Zinc prevents the copper-induced damage of cultured astrocytes.

Copper is essential for several cellular processes, but an excess of cellular copper is known to be cell toxic. To study the consequences of a copper treatment of astrocytes, we have used astrocyte-rich primary cultures as model system to investigate cellular functions and cellular integrity of these cells after application of micromolar concentrations of copper chloride. After exposure of the cells to copper, the cell-associated copper content increased strongly in a time and concentration dependent manner.
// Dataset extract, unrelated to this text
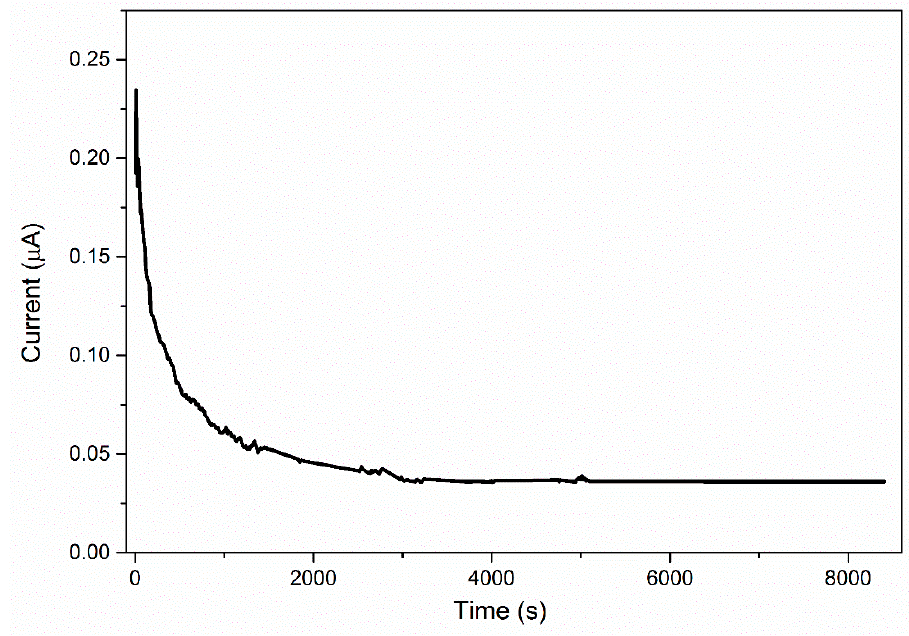
Figure 5. Normalized polarization current versus time for PUA/LiClO 4 /EC (9 wt. %) electrolyte.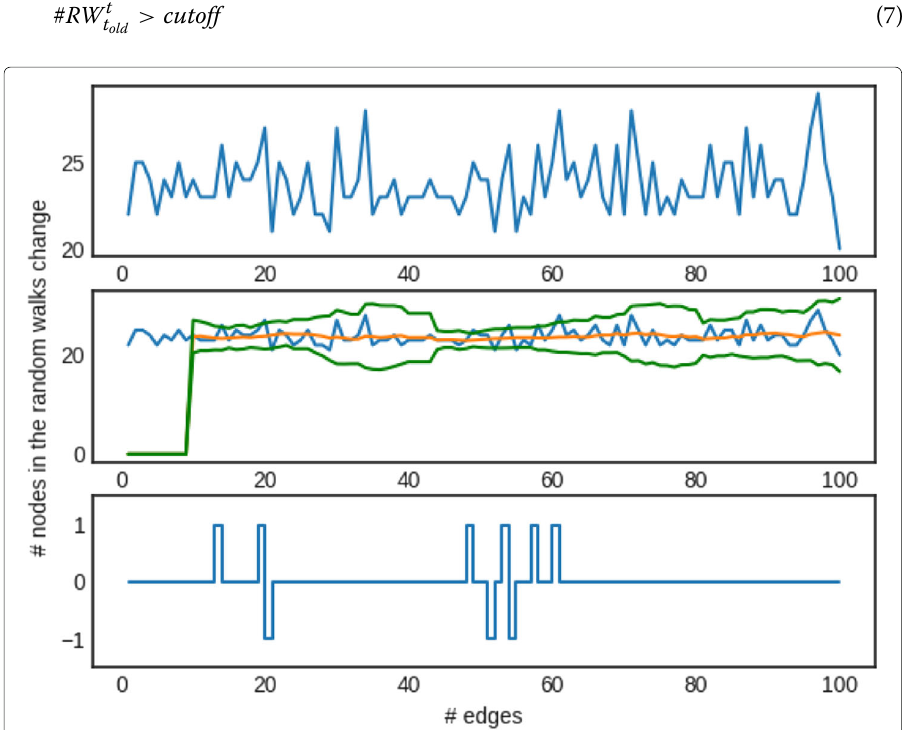
Fig. 4 Example peak detection method for the case of adding edges in the BlogCatalog network. The upper plot shows the number of random walks that are updated in RW as a function of new edges added. It is evident that some edges have a larger effect in RW as depicted by higher values. The middle plot, shows the mean (middle almost straight line), as well as the boundaries defined by the current threshold of τ × std (the two lines above and below the mean line). The bottom plot provides the signal for decision making; every time that the current change at time t is outside the threshold it signals that a network embedding should be obtained. In the example this is the case for five times t = { 13,19,48,53,57,60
While incubation of cultured astrocytes with 3 microM copper hardly affected the cells during incubation for up to 4h, presence of 10 microM or 30 microM copper severly compromised cellular functions as demonstrated by a loss in total and soluble protein contents, a lowered MTT reduction capacity, lowered activities of the enzymes lactate dehydrogenase, glucose-6-phosphate dehydrogenase and glutathione reductase, a lowered cellular glutathione content, an increased lipid peroxidation, and an elevated membrane permeability for propidium iodide. Presence of an excess of zinc inhibited cellular copper accumulation and prevented most of the detrimental consequences of a copper exposure, suggesting that the beneficial effect of zinc against the copper-induced impairment of cultured astrocytes is mediated by inhibition of the cellular copper accumulation.